Source text:
↓↓↓
# Working with Records

A lot of what makes Sina a powerful tool is the ability to look for records of interest.
For example, you can easily query millions of runs for the run where the temperature was
the highest, or find all runs where it stayed between certain thresholds. Once you find
your runs though, you are going to want to get values in them. This notebook will walk
you through accessing information in the different sections of a record: the data section,
the curve sets, and the data for libraries.

## Data

The main section containing user-defined information about records is the `data` section. The full
schema documentation can be found at
https://lc.llnl.gov/workflow/docs/sina/sina_schema.html#records. The jist of it is that each
data item is a dictionary with a required `value` field, and options `units` and `tags` fields.
The example below shows to to construct a record with ID `'some_id'` and type `'run'`.
It also contains two data items, `'energy'` and `'temerature'`, which have all the possible fields.
In the example below, both `value` fields are numbers. Values can also be string, lists of numbers,
and lists of strings.

In [None]:
from __future__ import print_function
from sina.model import Record
import json

# This record could have come back from a data store as well.
record_1 = Record(
    'some_id', 'run',
    data={
        'energy': {
            'value': 123.456,
            'units': 'J',
            'tags': ['output', 'main'],
        },
        'temperature': {
            'value': 987.6,
            'units': 'K',
            'tags': ['output', 'main'],
        }
    },
)
↑↑↑
The data:
↓↓↓
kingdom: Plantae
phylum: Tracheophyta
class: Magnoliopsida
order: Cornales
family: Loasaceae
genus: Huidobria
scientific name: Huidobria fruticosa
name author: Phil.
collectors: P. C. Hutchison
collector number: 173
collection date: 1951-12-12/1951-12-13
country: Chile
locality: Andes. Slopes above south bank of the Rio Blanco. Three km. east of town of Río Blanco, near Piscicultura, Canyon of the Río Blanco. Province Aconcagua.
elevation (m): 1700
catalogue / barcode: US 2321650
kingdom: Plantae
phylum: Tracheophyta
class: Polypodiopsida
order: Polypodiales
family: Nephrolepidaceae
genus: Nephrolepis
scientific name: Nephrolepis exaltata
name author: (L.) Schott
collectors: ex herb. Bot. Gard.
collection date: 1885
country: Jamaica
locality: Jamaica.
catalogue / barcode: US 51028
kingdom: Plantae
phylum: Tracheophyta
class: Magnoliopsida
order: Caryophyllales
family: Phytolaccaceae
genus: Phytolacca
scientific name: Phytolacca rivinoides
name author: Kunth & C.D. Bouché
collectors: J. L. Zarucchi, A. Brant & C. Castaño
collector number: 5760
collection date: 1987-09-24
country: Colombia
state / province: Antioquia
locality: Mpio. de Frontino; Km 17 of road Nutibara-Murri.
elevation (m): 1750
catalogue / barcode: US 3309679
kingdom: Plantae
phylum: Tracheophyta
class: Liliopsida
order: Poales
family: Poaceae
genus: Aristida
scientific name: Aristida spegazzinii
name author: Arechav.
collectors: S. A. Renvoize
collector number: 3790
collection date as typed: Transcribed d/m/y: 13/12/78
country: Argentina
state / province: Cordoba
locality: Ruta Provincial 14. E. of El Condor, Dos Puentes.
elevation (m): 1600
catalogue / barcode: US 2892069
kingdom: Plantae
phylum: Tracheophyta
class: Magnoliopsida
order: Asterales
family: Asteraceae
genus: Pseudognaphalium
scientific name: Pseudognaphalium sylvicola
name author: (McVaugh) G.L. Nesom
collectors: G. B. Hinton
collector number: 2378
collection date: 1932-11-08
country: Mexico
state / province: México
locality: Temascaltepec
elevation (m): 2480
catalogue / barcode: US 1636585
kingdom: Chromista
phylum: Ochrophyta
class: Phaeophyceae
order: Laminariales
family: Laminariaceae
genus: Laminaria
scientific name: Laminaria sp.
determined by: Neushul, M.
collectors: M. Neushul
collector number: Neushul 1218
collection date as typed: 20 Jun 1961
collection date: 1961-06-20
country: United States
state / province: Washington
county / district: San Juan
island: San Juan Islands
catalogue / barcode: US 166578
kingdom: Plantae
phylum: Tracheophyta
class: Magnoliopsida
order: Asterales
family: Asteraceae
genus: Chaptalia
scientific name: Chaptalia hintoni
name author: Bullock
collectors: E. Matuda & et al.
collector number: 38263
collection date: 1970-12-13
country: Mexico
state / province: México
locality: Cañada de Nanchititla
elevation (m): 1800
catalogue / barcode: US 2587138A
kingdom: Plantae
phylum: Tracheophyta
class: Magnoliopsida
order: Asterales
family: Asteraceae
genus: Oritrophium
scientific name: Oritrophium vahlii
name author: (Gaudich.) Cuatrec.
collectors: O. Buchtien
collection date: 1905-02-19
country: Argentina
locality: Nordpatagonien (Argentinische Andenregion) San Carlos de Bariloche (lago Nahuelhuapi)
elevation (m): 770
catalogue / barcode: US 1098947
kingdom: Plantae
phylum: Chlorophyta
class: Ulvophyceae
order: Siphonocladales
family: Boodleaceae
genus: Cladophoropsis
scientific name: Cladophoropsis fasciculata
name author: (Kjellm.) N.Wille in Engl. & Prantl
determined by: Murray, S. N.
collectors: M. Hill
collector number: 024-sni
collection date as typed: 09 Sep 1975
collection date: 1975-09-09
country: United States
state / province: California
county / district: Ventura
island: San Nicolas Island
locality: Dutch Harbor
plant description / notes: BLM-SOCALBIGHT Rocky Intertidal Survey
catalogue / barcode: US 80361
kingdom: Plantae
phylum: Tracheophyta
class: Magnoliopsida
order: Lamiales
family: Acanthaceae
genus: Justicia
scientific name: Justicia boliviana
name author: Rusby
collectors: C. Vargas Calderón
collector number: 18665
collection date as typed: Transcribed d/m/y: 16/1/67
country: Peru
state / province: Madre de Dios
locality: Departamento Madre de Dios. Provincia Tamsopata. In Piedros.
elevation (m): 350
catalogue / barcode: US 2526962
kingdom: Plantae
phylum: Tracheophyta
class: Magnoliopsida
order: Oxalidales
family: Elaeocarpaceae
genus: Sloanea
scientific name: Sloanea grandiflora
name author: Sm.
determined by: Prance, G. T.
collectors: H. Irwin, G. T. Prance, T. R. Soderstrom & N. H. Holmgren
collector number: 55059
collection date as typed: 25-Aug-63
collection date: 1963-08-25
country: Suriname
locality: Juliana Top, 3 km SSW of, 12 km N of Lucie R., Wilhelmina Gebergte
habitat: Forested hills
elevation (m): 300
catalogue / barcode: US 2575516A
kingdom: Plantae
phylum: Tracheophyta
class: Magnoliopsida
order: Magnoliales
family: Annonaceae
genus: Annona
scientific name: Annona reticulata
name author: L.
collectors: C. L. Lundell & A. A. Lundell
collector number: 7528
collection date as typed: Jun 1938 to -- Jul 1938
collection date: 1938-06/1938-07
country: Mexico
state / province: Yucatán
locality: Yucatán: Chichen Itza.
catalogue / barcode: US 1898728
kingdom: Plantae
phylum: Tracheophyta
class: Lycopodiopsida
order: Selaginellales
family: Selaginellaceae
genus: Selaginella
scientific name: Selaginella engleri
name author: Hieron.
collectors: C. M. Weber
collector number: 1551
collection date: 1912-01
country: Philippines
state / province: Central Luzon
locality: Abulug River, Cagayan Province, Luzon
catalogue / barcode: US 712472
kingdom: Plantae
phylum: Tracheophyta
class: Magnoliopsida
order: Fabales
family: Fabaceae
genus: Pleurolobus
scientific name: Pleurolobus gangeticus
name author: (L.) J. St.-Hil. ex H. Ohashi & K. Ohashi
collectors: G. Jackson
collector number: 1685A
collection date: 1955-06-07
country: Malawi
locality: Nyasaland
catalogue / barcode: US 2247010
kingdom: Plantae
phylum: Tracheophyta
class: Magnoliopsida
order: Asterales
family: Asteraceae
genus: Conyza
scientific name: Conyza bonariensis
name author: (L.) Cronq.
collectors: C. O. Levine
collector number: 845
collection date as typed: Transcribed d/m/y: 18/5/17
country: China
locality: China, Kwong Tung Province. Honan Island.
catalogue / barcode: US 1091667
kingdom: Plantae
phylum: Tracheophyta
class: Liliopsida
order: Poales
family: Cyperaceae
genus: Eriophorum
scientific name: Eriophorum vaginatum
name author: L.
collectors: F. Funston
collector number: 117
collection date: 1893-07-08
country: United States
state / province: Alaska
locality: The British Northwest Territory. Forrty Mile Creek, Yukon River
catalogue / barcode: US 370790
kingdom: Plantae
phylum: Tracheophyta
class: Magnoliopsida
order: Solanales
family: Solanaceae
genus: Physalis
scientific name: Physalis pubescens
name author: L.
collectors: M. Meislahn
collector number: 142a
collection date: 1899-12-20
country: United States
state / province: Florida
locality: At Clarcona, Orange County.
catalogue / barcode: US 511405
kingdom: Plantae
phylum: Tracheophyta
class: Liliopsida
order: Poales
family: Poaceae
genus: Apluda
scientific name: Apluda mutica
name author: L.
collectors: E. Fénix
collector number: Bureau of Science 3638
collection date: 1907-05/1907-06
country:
↑↑↑
Aim 1: Set down, word for word, the part of the Sina records text that opens with the words containing "# Working with" and closes with "data for libraries.".
Aim 2: In the records, replace "collectors" with "collected by" in the part that opens with the line containing "catalogue / barcode: US 1098947" and closes with the line containing "genus: Justicia". Return only those lines, with everything else unchanged.

Finished answer 1:
# Working with Records

A lot of what makes Sina a powerful tool is the ability to look for records of interest.
For example, you can easily query millions of runs for the run where the temperature was
the highest, or find all runs where it stayed between certain thresholds. Once you find
your runs though, you are going to want to get values in them. This notebook will walk
you through accessing information in the different sections of a record: the data section,
the curve sets, and the data for libraries.

Finished answer 2:
catalogue / barcode: US 1098947
kingdom: Plantae
phylum: Chlorophyta
class: Ulvophyceae
order: Siphonocladales
family: Boodleaceae
genus: Cladophoropsis
scientific name: Cladophoropsis fasciculata
name author: (Kjellm.) N.Wille in Engl. & Prantl
determined by: Murray, S. N.
collected by: M. Hill
collector number: 024-sni
collection date as typed: 09 Sep 1975
collection date: 1975-09-09
country: United States
state / province: California
county / district: Ventura
island: San Nicolas Island
locality: Dutch Harbor
plant description / notes: BLM-SOCALBIGHT Rocky Intertidal Survey
catalogue / barcode: US 80361
kingdom: Plantae
phylum: Tracheophyta
class: Magnoliopsida
order: Lamiales
family: Acanthaceae
genus: Justicia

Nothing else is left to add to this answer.